Passing Arguments in Java – Value & Reference

Java handles data passing in a unique but consistent way. This page explains one of the most misunderstood topics: Pass by Value and Objects as Parameters.

1. Passing Arguments by Value

Java is strictly pass-by-value. This means a copy of the variable is passed to methods. Modifying the copy does NOT affect the original value.

class Test {
    void change(int x) {
        x = 50;
    }

    public static void main(String[] args) {
        int a = 10;
        new Test().change(a);
        System.out.println(a);
    }
}

Output: 10 (Original value unchanged)

2. Class Objects as Parameters (Looks Like Reference)

Objects behave differently because the value passed is a copy of the reference. Both references point to the same object, so modifying the object reflects outside the method.

class Car {
    int speed;
}

class Demo {
    void modify(Car c) {
        c.speed = 100;
    }

    public static void main(String[] args) {
        Car car = new Car();
        car.speed = 40;

        new Demo().modify(car);
        System.out.println(car.speed);
    }
}

Output: 100 (Object modified!)

Java does NOT pass objects by reference. It passes a copy of the reference → but the referenced object is the same.

Practice Questions – Click to Reveal Answers

1️⃣ What does Java pass: value or reference?

Java always passes by value.
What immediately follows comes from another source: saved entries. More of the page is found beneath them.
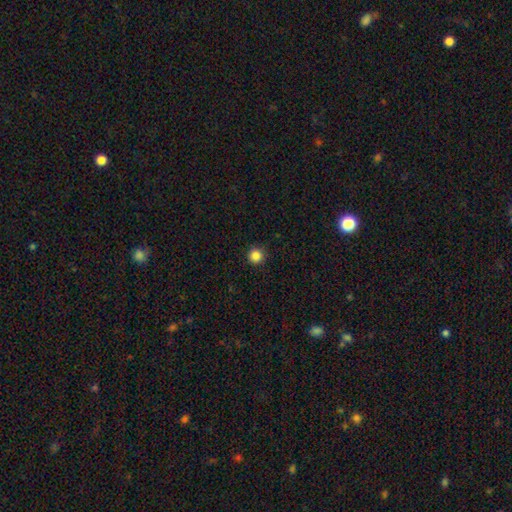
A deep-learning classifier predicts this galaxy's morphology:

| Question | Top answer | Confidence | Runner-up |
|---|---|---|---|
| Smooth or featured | smooth | 85% | star or artifact (11%) |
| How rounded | round | 96% | in between (3%) |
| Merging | none | 92% | minor disturbance (5%) |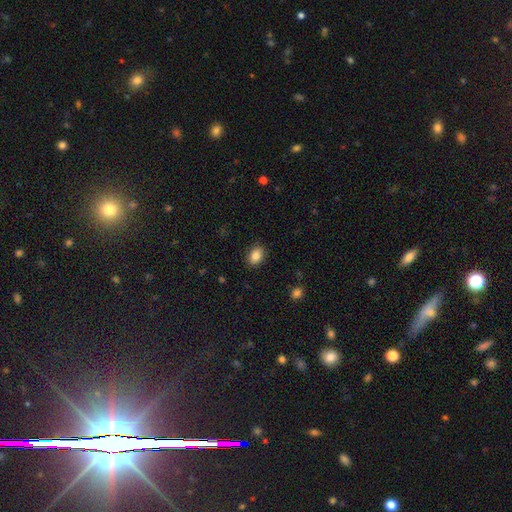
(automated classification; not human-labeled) The model was most divided on "how rounded": in between: 78%, round: 20%, cigar-shaped: 1%. More confident: merging — none (88%); smooth or featured — smooth (87%).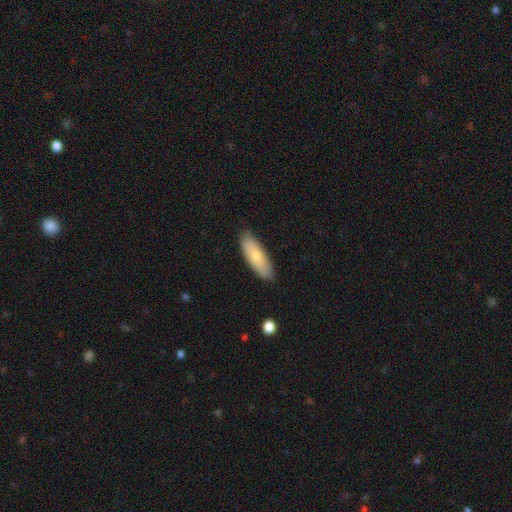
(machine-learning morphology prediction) Smooth or featured?
  - smooth: 72% *
  - featured or disk: 22%
  - star or artifact: 6%
How rounded?
  - in between: 64% *
  - cigar-shaped: 34%
  - round: 2%
Merging?
  - none: 85% *
  - minor disturbance: 12%
  - major disturbance: 2%
  - merger: 1%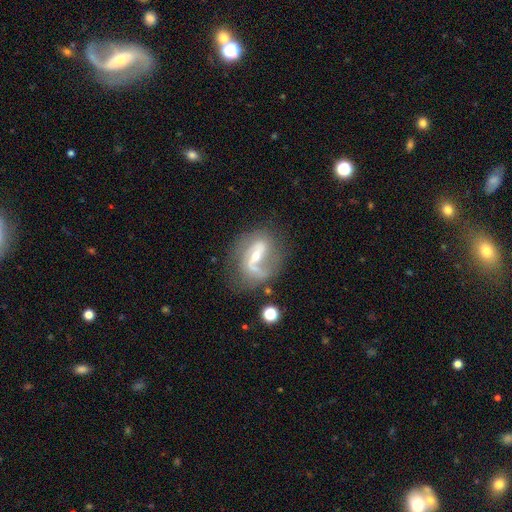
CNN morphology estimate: Smooth or featured?
  - featured or disk: 80% *
  - smooth: 12%
  - star or artifact: 7%
Edge-on disk?
  - no: 95% *
  - yes: 5%
Bar?
  - strong: 39% *
  - weak: 38%
  - no: 23%
Spiral arms?
  - yes: 88% *
  - no: 12%
Spiral winding?
  - loose: 50% *
  - medium: 37%
  - tight: 13%
Spiral arm count?
  - 2: 61% *
  - 1: 29%
  - can't tell: 7%
  - 3: 1%
  - 4: 1%
  - more than 4: 1%
Bulge size?
  - small: 49% *
  - moderate: 46%
  - large: 3%
  - none: 2%
  - dominant: 1%
Merging?
  - none: 54% *
  - minor disturbance: 22%
  - major disturbance: 18%
  - merger: 6%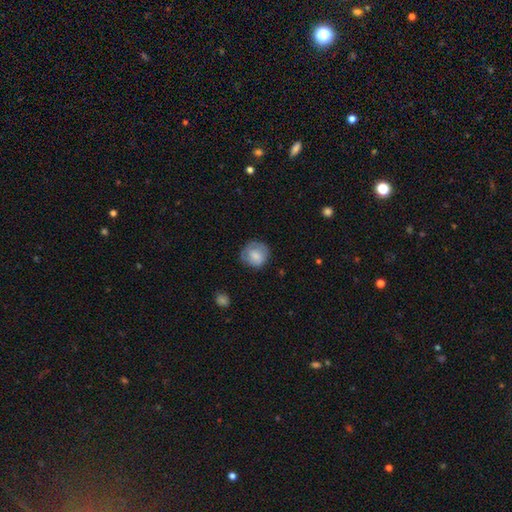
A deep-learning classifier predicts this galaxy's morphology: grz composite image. It shows a smooth galaxy with no disk features (74%) that is round (86%). Merging: none (72%).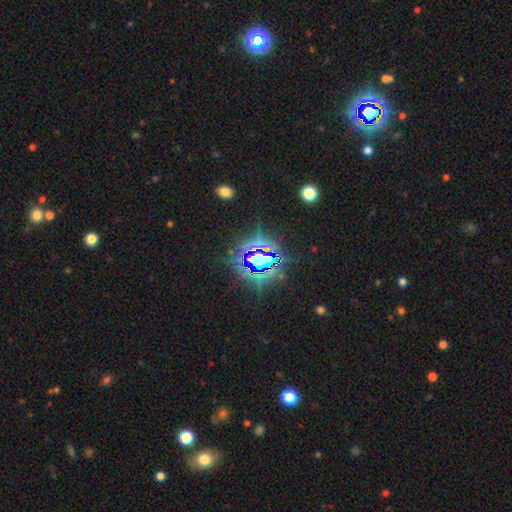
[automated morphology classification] Smooth or featured: star or artifact — 83% (smooth — 10%)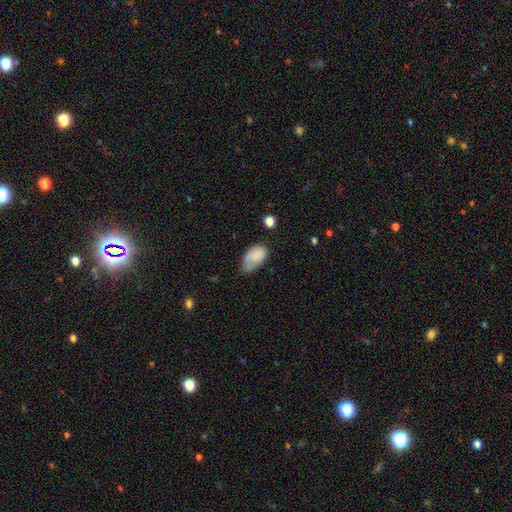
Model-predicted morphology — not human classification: Smooth or featured: smooth — 78% (featured or disk — 14%)
How rounded: in between — 92% (round — 6%)
Merging: minor disturbance — 40% (none — 38%)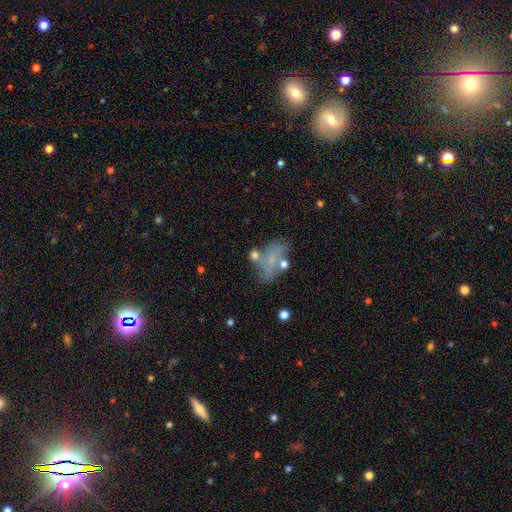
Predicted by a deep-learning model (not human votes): The model was most divided on "merging": none: 41%, minor disturbance: 24%, major disturbance: 18%, merger: 18%. More confident: how rounded — in between (80%); smooth or featured — smooth (53%).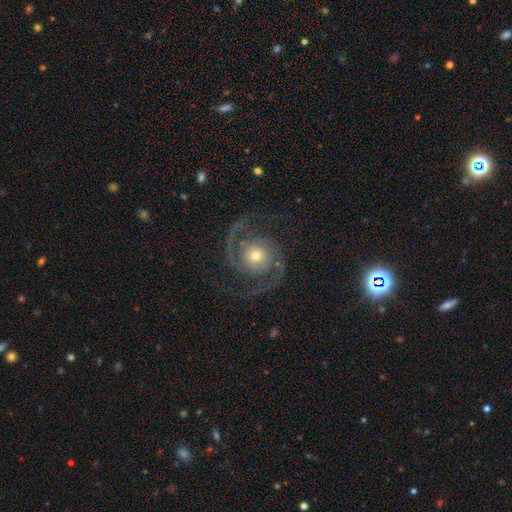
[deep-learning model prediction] Smooth or featured?
  - featured or disk: 93% *
  - star or artifact: 4%
  - smooth: 3%
Edge-on disk?
  - no: 98% *
  - yes: 2%
Bar?
  - no: 73% *
  - weak: 20%
  - strong: 8%
Spiral arms?
  - yes: 99% *
  - no: 1%
Spiral winding?
  - medium: 59% *
  - tight: 27%
  - loose: 14%
Spiral arm count?
  - 2: 93% *
  - 3: 3%
  - can't tell: 1%
  - 4: 1%
  - 1: 1%
  - more than 4: 1%
Bulge size?
  - moderate: 56% *
  - small: 36%
  - large: 6%
  - dominant: 1%
  - none: 1%
Merging?
  - none: 80% *
  - minor disturbance: 12%
  - major disturbance: 7%
  - merger: 1%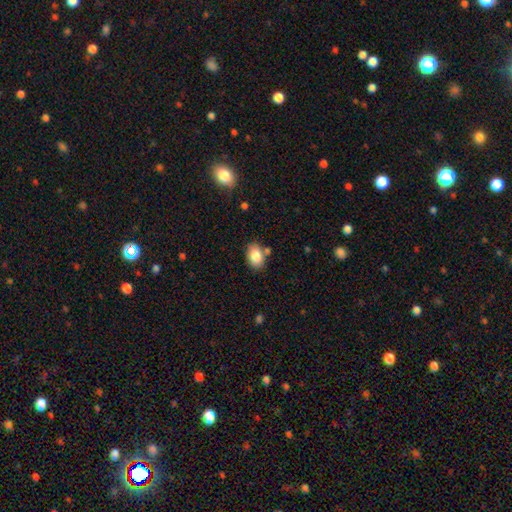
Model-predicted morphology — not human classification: smooth-or-featured: smooth: 85% | star or artifact: 8% | featured or disk: 7%
  how-rounded: in between: 82% | round: 17% | cigar-shaped: 1%
  merging: none: 76% | minor disturbance: 14% | merger: 8% | major disturbance: 3%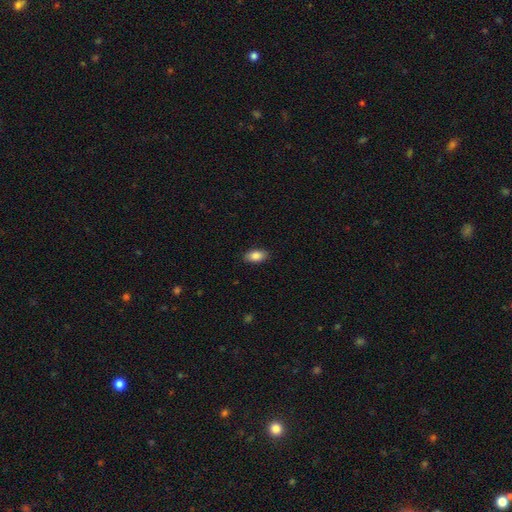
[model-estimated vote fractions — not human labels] This appears to be a smooth galaxy with no disk features (87%) that is in between round and cigar-shaped (92%). Merging: none (88%).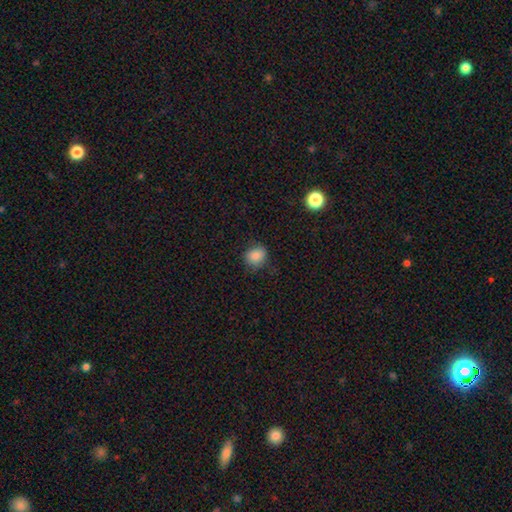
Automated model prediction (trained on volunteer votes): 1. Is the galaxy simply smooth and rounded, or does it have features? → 85% smooth, 10% star or artifact, 5% featured or disk.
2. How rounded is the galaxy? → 68% round, 31% in between, 1% cigar-shaped.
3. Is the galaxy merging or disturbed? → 80% none, 16% minor disturbance, 4% major disturbance, 1% merger.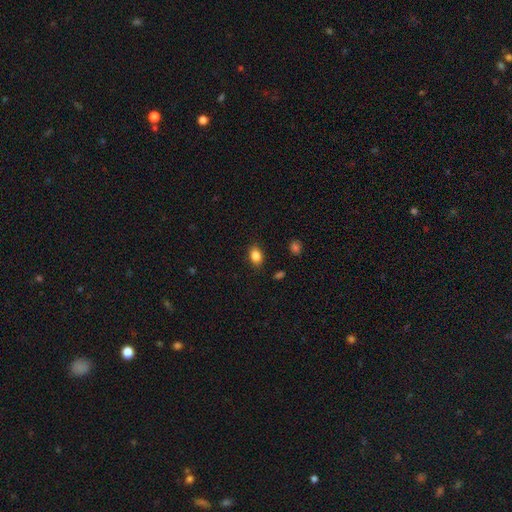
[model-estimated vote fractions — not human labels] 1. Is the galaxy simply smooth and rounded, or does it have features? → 85% smooth, 9% star or artifact, 6% featured or disk.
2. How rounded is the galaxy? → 77% in between, 21% round, 1% cigar-shaped.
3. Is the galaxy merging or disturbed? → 86% none, 10% minor disturbance, 3% major disturbance, 1% merger.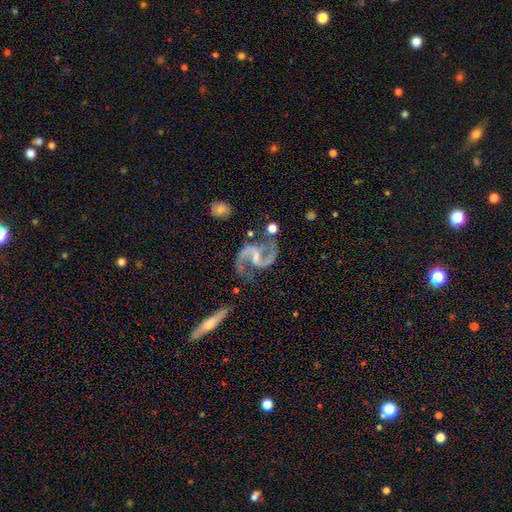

For objects, it passes a copy of the reference.

2️⃣ Why does modifying an object inside a method reflect outside?

Because the reference copy still points to the same object in memory.

3️⃣ Will reassigning an object inside a method affect the original?

No. Reassignment changes only the local copy of the reference.

Quick Summary

Java passes everything by value (copies).
Primitive copies do NOT affect originals.
Object reference copies point to the same object.
Modifying object fields affects the original object.
Reassigning references affects only the local copy.